Salió del parking con prudencia y volvió a la fábrica en el momento en que Kuniko bajaba por la escalera. Llevaba una holgada camiseta negra y unas mallas floreadas. Miró de reojo el coche de Masako, pero inmediatamente abrió su paraguas azul y echó a andar bajo la lluvia sin dirigirle la palabra. Masako observó por el retrovisor cómo se esforzaba por que el viento no se le llevara el paraguas: podían seguir trabajando juntas, pero no estaba dispuesta a tener ninguna otra relación con ella fuera de la fábrica. Mientras la miraba a través del espejo, Kuniko desapareció bajo la lluvia, como empujada por sus pensamientos.

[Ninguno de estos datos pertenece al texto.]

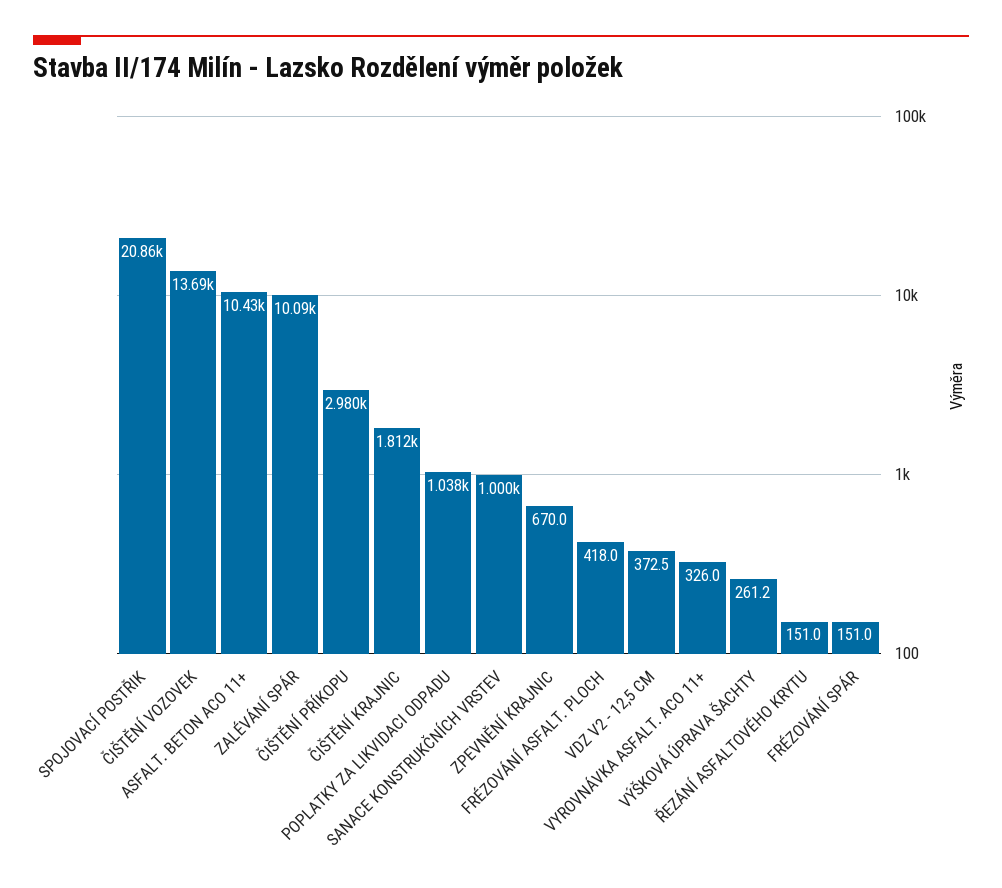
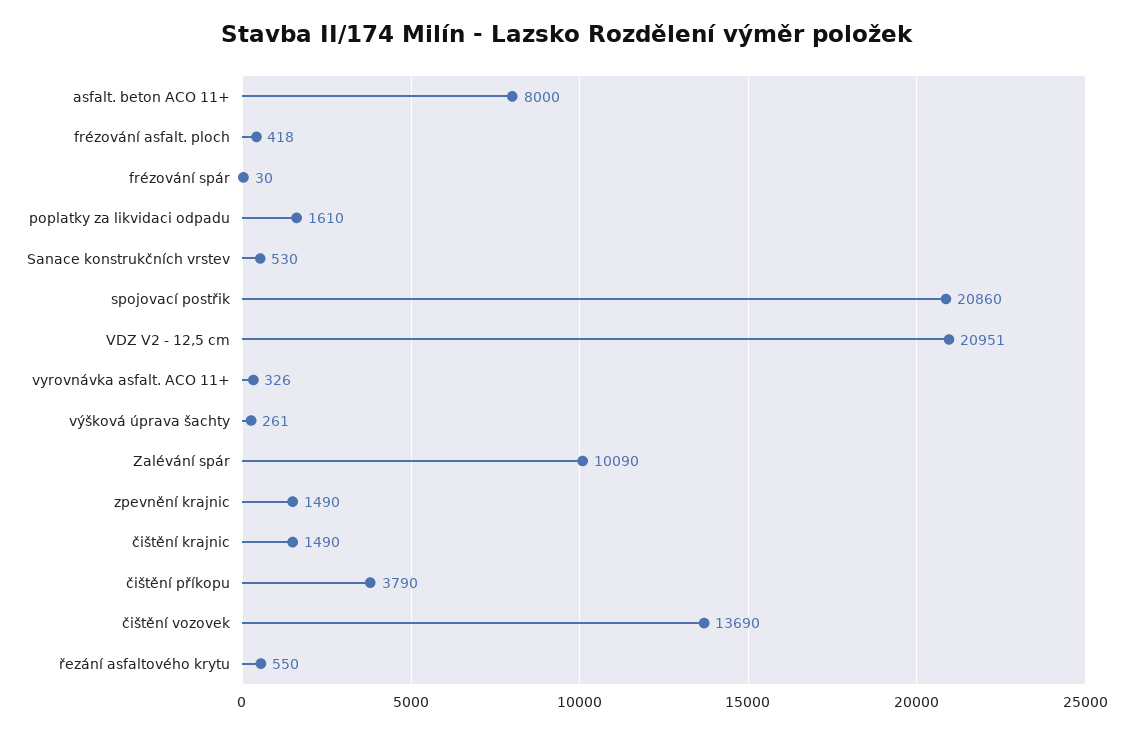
  {
    "SPOJOVACÍ POSTŘIK": 20860,
    "ČIŠTĚNÍ VOZOVEK": 13690,
-   "ASFALT. BETON ACO 11+": 10430,
+   "ASFALT. BETON ACO 11+": 8000,
    "ZALÉVÁNÍ SPÁR": 10090,
-   "ČIŠTĚNÍ PŘÍKOPU": 2980,
+   "ČIŠTĚNÍ PŘÍKOPU": 3790,
-   "ČIŠTĚNÍ KRAJNIC": 1812,
+   "ČIŠTĚNÍ KRAJNIC": 1490,
-   "POPLATKY ZA LIKVIDACI ODPADU": 1038,
+   "POPLATKY ZA LIKVIDACI ODPADU": 1610,
-   "SANACE KONSTRUKČNÍCH VRSTEV": 1000,
+   "SANACE KONSTRUKČNÍCH VRSTEV": 530,
-   "ZPEVNĚNÍ KRAJNIC": 670,
+   "ZPEVNĚNÍ KRAJNIC": 1490,
    "FRÉZOVÁNÍ ASFALT. PLOCH": 418,
-   "VDZ V2 - 12,5 CM": 372.5,
+   "VDZ V2 - 12,5 CM": 20951,
    "VYROVNÁVKA ASFALT. ACO 11+": 326,
    "VÝŠKOVÁ ÚPRAVA ŠACHTY": 261.2,
-   "ŘEZÁNÍ ASFALTOVÉHO KRYTU": 151,
+   "ŘEZÁNÍ ASFALTOVÉHO KRYTU": 550,
-   "FRÉZOVÁNÍ SPÁR": 151
+   "FRÉZOVÁNÍ SPÁR": 30
  }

Poco después vio a Yoshie bajar la escalera resguardada bajo el paraguas transparente de Kazuo, que iba detrás de ella con la gorra negra calada hasta las cejas. Yoshie se acercó al coche y, entrecerrando los ojos para protegerse de la lluvia, golpeó la ventanilla del acompañante.
—¿Puedes abrir el maletero? —preguntó.
—¿Por qué?
—Dice que va a poner la bicicleta dentro —explicó Yoshie señalando a Kazuo.
Sus ojos se encontraron con los de Masako. Tenía una mirada clara e inocente. Sin decir nada, Masako apretó el botón que abría el maletero y la puerta se abrió al instante, de modo que la visión de la ventana trasera quedó tapada. En ese momento sopló una fuerte ráfaga de viento y la puerta empezó a vibrar peligrosamente. Masako salió del coche y sintió cómo las gotas de agua le aguijoneaban la piel de los brazos, que acababa de secarse.
—No salgas —le indicó Yoshie gritando para que la oyera—. Te vas a empapar.
—Ya lo estoy.
—Entra —dijo Kazuo acercándosele y cogiéndola con fuerza por el hombro.
Masako se limitó a obedecer. Justo después, Yoshie se instaló en el asiento del acompañante.